No mesmo tom de relativização da derrota, a ministra vocera Camila Vallejo, cujo cargo é o equilíbrio tênue que segura o Partido Comunista em uma coligação cada vez mais inconveniente, afirmou: “O compromisso do governo de impulsionar seu programa está intacto (…). Não esqueçamos porque estamos aqui. O que nos levou a ser governo foram anos e décadas demandando maior justiça social, aposentadoria digna, saúde digna, o direito à educação. Temos um mandato a cumprir. (…) Estes desafios estão em pleno trâmite”.25 Resta saber, ainda, como seria possível cumprir o programa de Boric sem a NC. A verdade inconveniente é a adequação deste programa à velha ordem (Bachelet 3).

Limbo constitucional e novo itinerário

Conversa con pescado, Patricia Osses

Até mesmo os políticos da direita tradicional, comemorando o resultado na sede do comando do Rechazo, afirmaram que a constituição de 1980 está morta.

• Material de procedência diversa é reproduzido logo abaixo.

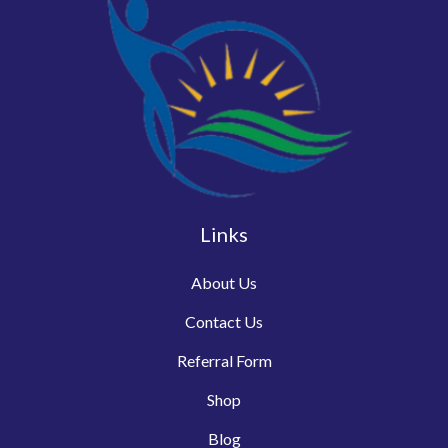
Links
About Us
Contact Us
Referral Form
Shop
Blog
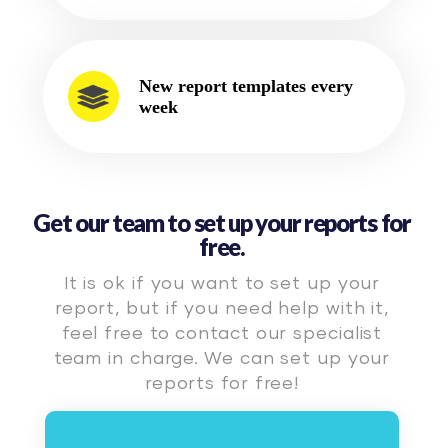
New report templates every
week
Get our team to set up your reports for
free.
It is ok if you want to set up your
report, but if you need help with it,
feel free to contact our specialist
team in charge. We can set up your
reports for free!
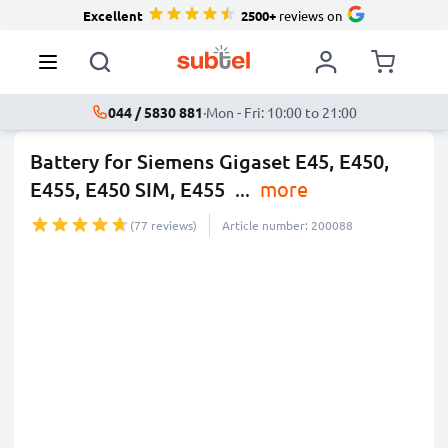
Excellent
2500+
reviews on
044 / 5830 881
·
Mon - Fri: 10:00 to 21:00
Battery for Siemens Gigaset E45, E450,
E455, E450 SIM, E455
...
more
(77 reviews)
Article number: 200088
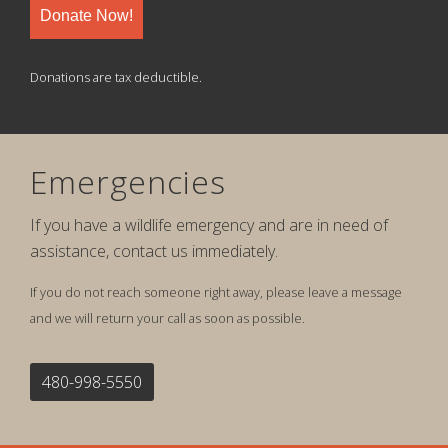
Donate Now!
Donations are tax deductible.
Emergencies
If you have a wildlife emergency and are in need of
assistance, contact us immediately.
If you do not reach someone right away, please leave a message
and we will return your call as soon as possible.
480-998-5550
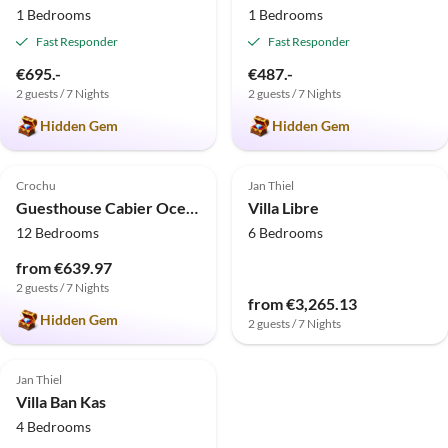
1 Bedrooms
1 Bedrooms
Fast Responder
Fast Responder
€695.-
€487.-
2 guests / 7 Nights
2 guests / 7 Nights
Hidden Gem
Hidden Gem
4.9
(6)
Crochu
Jan Thiel
Guesthouse Cabier Ocean Lodge
Villa Libre
12 Bedrooms
6 Bedrooms
from €639.97
2 guests / 7 Nights
from €3,265.13
Hidden Gem
2 guests / 7 Nights
Jan Thiel
Villa Ban Kas
4 Bedrooms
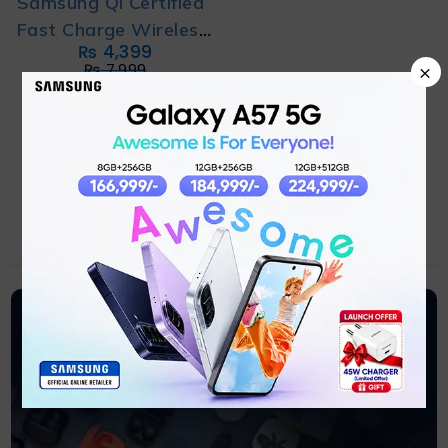
Samsung Qi Certified
Fast Charge Wireless
₨
4,399
Charging Pad
×
₨
7,999
ADD TO CART
Earbuds
Samsung Earbuds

Sua campanha esteve baseada em escrever uma “NC melhor”, “uma que nos una”, mais nacional e unitária, que não “dívida o país”, apelando à falsa compreensão do plurinacional como antagônico ao nacional.

É certo que haverá um novo itinerário constituinte, mas não se sabe ainda quanto da Constituição de 1980 será contrabandeada para dentro do novo processo. Fez parte dos acordos pós-estallido a ideia de uma NC a partir de uma folha em branco, contrária a reformar mais uma vez o texto de Pinochet. Agora, como disse Boric e sua nova ministra Uriarte, o protagonismo será do congresso, o que contraria todo esforço da revolta de 2019 até aqui.

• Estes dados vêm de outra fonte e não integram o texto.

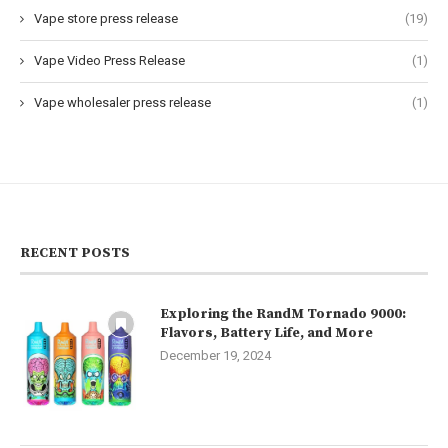
Vape store press release
(19)
Vape Video Press Release
(1)
Vape wholesaler press release
(1)
RECENT POSTS
Exploring the RandM Tornado 9000:
Flavors, Battery Life, and More
December 19, 2024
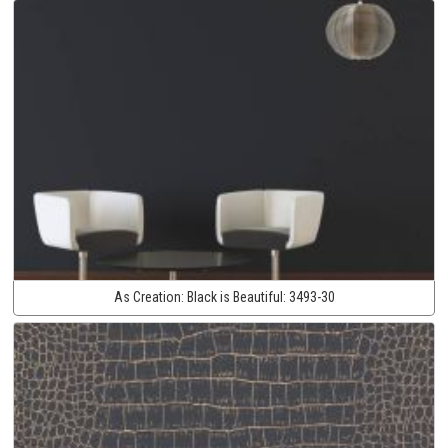
As Creation:
Black is Beautiful:
3493-30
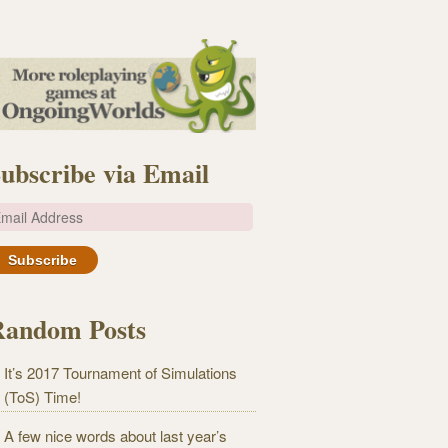
ubscribe via Email
m
Random Posts
It’s 2017 Tournament of Simulations
(ToS) Time!
A few nice words about last year’s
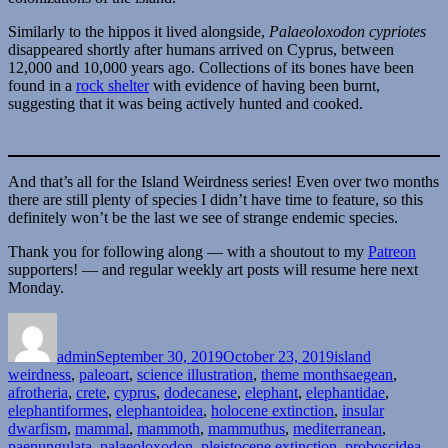
Similarly to the hippos it lived alongside,
Palaeoloxodon cypriotes
disappeared shortly after humans arrived on Cyprus, between
12,000 and 10,000 years ago. Collections of its bones have been
found in a
rock shelter
with evidence of having been burnt,
suggesting that it was being actively hunted and cooked.
And that’s all for the Island Weirdness series! Even over two months
there are still plenty of species I didn’t have time to feature, so this
definitely won’t be the last we see of strange endemic species.
Thank you for following along — with a shoutout to my
Patreon
supporters! — and regular weekly art posts will resume here next
Monday.
Author
Posted
Categories
on
admin
September 30, 2019
October 23, 2019
island
Tags
weirdness
,
paleoart
,
science illustration
,
theme months
aegean
,
afrotheria
,
crete
,
cyprus
,
dodecanese
,
elephant
,
elephantidae
,
elephantiformes
,
elephantoidea
,
holocene extinction
,
insular
dwarfism
,
mammal
,
mammoth
,
mammuthus
,
mediterranean
,
paenungulata
,
palaeoloxodon
,
pleistocene extinction
,
proboscidea
,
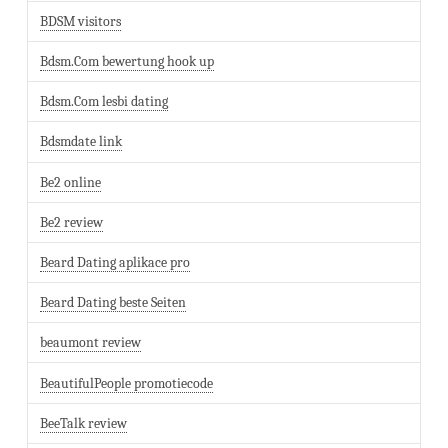
BDSM visitors
Bdsm.Com bewertung hook up
Bdsm.Com lesbi dating
Bdsmdate link
Be2 online
Be2 review
Beard Dating aplikace pro
Beard Dating beste Seiten
beaumont review
BeautifulPeople promotiecode
BeeTalk review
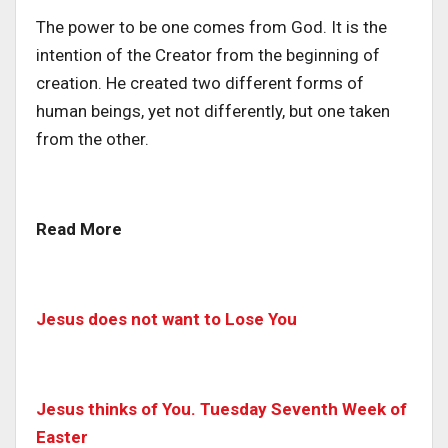
The power to be one comes from God. It is the
intention of the Creator from the beginning of
creation. He created two different forms of
human beings, yet not differently, but one taken
from the other.
Read More
Jesus does not want to Lose You
Jesus thinks of You. Tuesday Seventh Week of
Easter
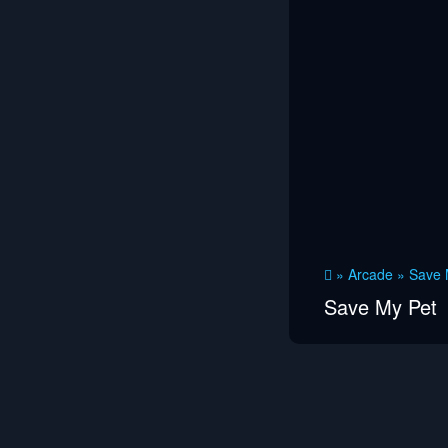
»
Arcade
»
Save 
Save My Pet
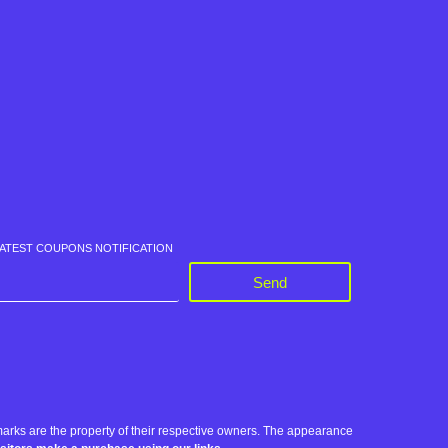
LATEST COUPONS NOTIFICATION
Send
rks are the property of their respective owners. The appearance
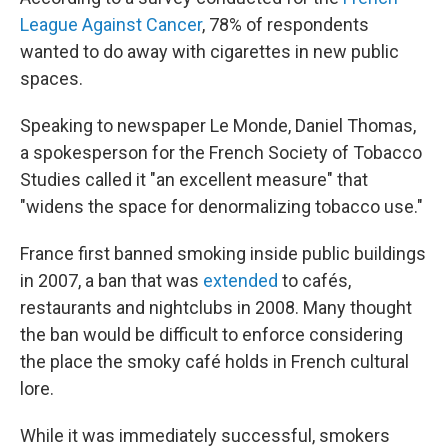
League Against Cancer
, 78% of respondents
wanted to do away with cigarettes in new public
spaces.
Speaking to newspaper Le Monde, Daniel Thomas,
a spokesperson for the French Society of Tobacco
Studies called it "an excellent measure" that
"widens the space for denormalizing tobacco use."
France first banned smoking inside public buildings
in 2007, a ban that was
extended
to cafés,
restaurants and nightclubs in 2008. Many thought
the ban would be difficult to enforce considering
the place the smoky café holds in French cultural
lore.
While it was immediately successful, smokers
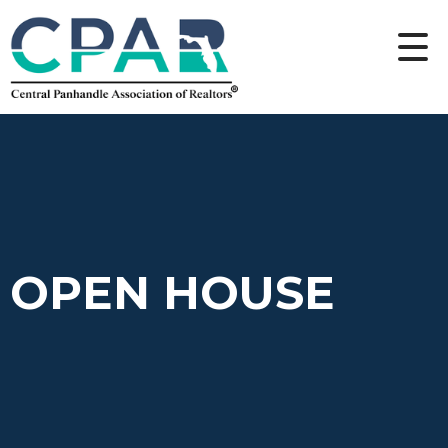
OPEN HOUSE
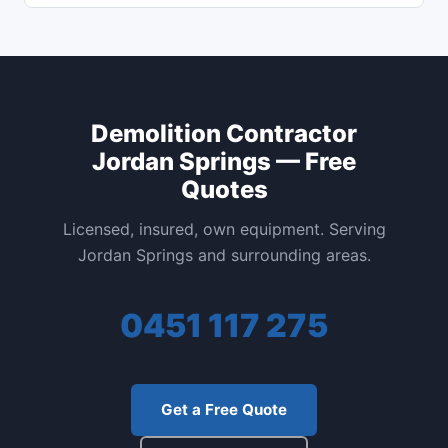
Demolition Contractor
Jordan Springs — Free
Quotes
Licensed, insured, own equipment. Serving
Jordan Springs and surrounding areas.
0451 117 275
Get a Free Quote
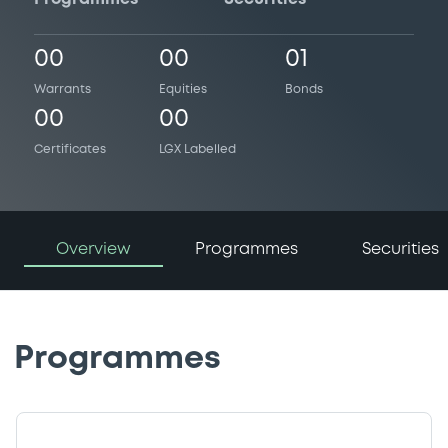
00
00
01
Warrants
Equities
Bonds
00
00
Certificates
LGX Labelled
Overview
Programmes
Securities
Programmes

Ainda havia a possibilidade de diferentes modalidades de golpe contra o resultado do plebiscito de entrada, que apontou inequivocamente para uma nova constituição e para uma convenção eleita para este fim, rejeitando que o congresso redigisse o novo texto para envernizar o velho. No dia 12 de setembro, uma reunião entre lideranças dos partidos no Parlamento definiu que haverá, sim, um “organismo eleito”, possivelmente formado nos próximos meses, e acompanhado de um “comitê de expertos”,26 o que significa o triunfo do neoliberalismo pela tecnocracia.

Ganha a interpretação de que a NC foi rechaçada por ser amadora, enquanto a nova carta deverá ser controlada por saberes tecnocráticos obviamente vinculados ao mercado e suas normativas típicas. A questão é que se já era difícil combater o neoliberalismo com uma nova constituição (cuja aplicação seria desafiadora e dependeria da luta constante dos movimentos sociais), se tornou frustrante e falsificador combatê-lo submetido a uma tutela tecnocrática que emanará da racionalidade neoliberal.

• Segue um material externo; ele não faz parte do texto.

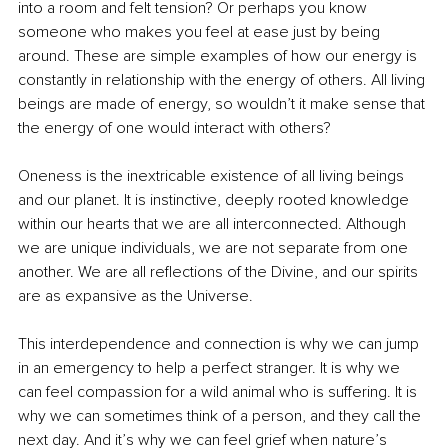
into a room and felt tension? Or perhaps you know 
someone who makes you feel at ease just by being 
around. These are simple examples of how our energy is 
constantly in relationship with the energy of others. All living 
beings are made of energy, so wouldn’t it make sense that 
the energy of one would interact with others?
Oneness is the inextricable existence of all living beings 
and our planet. It is instinctive, deeply rooted knowledge 
within our hearts that we are all interconnected. Although 
we are unique individuals, we are not separate from one 
another. We are all reflections of the Divine, and our spirits 
are as expansive as the Universe.
This interdependence and connection is why we can jump 
in an emergency to help a perfect stranger. It is why we 
can feel compassion for a wild animal who is suffering. It is 
why we can sometimes think of a person, and they call the 
next day. And it’s why we can feel grief when nature’s 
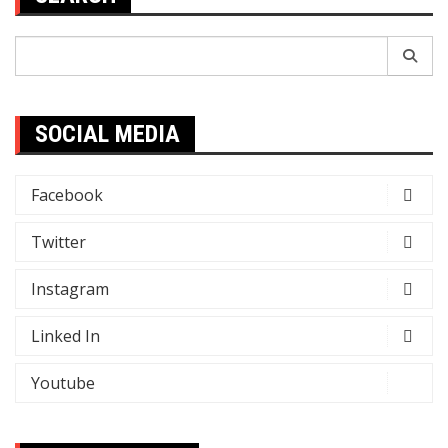
Search
for:
SOCIAL MEDIA
Facebook
Twitter
Instagram
Linked In
Youtube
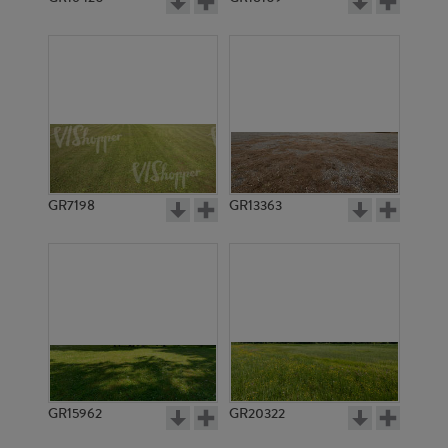
GR7198
GR13363
GR15962
GR20322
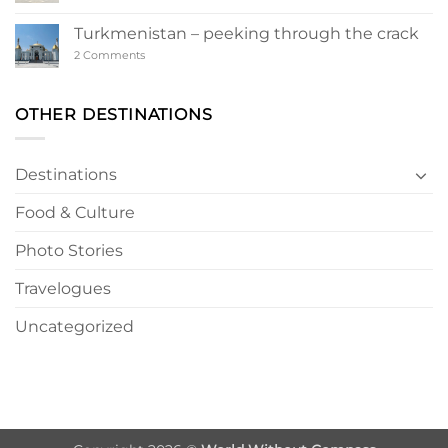
Ashgabat
–
a
Turkmenistan – peeking through the crack
Turkmen
Wonderland
on
2 Comments
Turkmenistan
–
peeking
through
OTHER DESTINATIONS
the
crack
Destinations
Food & Culture
Photo Stories
Travelogues
Uncategorized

Mas a luta não terminou. Segundo a declaração dos movimentos sociais após a derrota

o aprendizado que construímos será fundamental, porque os movimentos sociais já não somos o que éramos antes de escrever esta Constituição. Neste processo o povo aprendeu a auto representar-se, isso não é algo dado, depois de décadas de exclusão dos setores populares da vida política, poder representar a nós mesmas é um trabalho do qual não iremos renunciar.27

O Rechazo foi um bombardeio às avessas, quase tão inimaginável quanto o do dia 11. O Palácio de La Moneda não foi avariado física, mas politicamente. Dessa vez não de cima pela Força Aérea, mas “desde abajo” pela vontade popular, em um estranho paradoxo democrático.

Para atravessar tempos de derrota histórica, os mapuche usam a palavra “marichiweu”, que significa “nunca vão nos vencer”, explica Elisa Loncón, a linguista indígena que presidiu a primeira metade da CC.28

Nos triênios de 1970–1973 e de 2019–2022, o Chile mostrou sua capacidade de entusiasmar a América Latina com criatividade política e projetos utópicos, que inspiram e iluminam povos vizinhos como miragens magnetizantes. Suas derrotas doem, porque também costumam ser nossas.